僕が手を伸ばすと、桜菜がピクリと体を動かした。意識を取り戻した桜菜は、僕に気づいて同じように手を伸ばしたが……届かずに、微笑んだ。
一片の欠片すらない満月のような笑みに、僕は理解した。
確かに、僕らの間には僅かな無限の距離が存在する。でも、僕らの心に距離は存在しない。もし、今すぐにエクトゲートに吸収されて消滅したとしても、寂しくはない。
だって、既に二人は一つになっていたのだから。
夜明けのように少しずつ光を取り戻していく世界の中で、僕たちの翼は消滅しようとしていた。

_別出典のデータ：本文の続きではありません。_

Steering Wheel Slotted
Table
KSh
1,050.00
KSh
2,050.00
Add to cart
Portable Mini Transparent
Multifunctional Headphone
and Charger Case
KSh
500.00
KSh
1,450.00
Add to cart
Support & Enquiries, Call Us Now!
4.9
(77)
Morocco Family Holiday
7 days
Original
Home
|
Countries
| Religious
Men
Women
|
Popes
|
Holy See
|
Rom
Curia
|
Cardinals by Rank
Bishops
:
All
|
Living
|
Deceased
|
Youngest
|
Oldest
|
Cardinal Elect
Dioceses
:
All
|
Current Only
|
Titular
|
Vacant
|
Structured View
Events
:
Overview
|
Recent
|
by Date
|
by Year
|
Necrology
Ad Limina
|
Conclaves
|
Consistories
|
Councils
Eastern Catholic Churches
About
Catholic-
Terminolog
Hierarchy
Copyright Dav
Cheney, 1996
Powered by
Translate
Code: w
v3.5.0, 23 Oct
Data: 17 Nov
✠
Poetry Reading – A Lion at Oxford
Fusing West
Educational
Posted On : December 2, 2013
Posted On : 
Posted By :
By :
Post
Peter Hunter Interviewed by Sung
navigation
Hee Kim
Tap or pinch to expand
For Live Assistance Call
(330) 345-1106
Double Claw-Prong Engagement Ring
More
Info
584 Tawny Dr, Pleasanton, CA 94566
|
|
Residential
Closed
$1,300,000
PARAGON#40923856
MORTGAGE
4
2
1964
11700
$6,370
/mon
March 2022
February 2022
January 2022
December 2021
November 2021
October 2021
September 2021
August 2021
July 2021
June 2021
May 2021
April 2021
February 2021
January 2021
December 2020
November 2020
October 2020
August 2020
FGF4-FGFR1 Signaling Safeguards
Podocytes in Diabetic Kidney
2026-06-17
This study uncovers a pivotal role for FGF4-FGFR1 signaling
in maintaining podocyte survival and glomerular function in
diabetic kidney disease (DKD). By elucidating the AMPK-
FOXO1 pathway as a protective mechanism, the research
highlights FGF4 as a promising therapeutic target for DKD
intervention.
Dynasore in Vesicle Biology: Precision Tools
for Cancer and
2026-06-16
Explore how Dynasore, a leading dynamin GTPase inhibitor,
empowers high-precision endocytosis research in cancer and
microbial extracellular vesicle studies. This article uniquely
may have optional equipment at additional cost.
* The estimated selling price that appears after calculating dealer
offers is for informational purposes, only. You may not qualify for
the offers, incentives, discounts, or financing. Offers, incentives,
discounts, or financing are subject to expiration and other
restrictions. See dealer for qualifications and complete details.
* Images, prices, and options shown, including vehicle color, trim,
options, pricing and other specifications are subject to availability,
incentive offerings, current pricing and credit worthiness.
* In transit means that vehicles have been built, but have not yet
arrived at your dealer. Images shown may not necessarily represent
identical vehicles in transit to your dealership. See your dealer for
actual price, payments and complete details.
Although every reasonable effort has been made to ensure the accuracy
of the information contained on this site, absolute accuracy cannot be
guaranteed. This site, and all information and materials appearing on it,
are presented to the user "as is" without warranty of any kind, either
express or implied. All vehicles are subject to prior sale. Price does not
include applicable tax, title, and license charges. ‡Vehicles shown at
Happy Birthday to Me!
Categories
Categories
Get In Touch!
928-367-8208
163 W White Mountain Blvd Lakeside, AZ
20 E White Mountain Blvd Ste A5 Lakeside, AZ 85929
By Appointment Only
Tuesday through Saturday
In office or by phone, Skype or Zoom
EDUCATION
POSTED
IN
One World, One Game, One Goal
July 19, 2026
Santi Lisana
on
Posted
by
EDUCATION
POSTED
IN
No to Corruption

エクトゲートも僕たちと一緒に消えてなくなるのだろうか? 結果を確認できないのは残念だ。でも、僕たちはできるだけのことをしたはず。だから、きっと……。
全てに満足しかけたとき、僕は頬が熱くなるのを感じた。
意識を失いかけていたとき、不条理な怒りを取り戻した。
「桜菜!」
思いっきり叫ぶと、桜菜は閉じかけていた目を大きく開き、
「那智っ!」
って叫び返してきた。
僕と桜菜の視線が交差した。すると、掌から唐棣色の光が迸り(ほとばしり)、エクトゲートを包み込んでいく。不思議な力を感じながら、必死になって伸ばしあった僕たちの手が重なった瞬間に、全てが真っ白に輝きながら爆発した。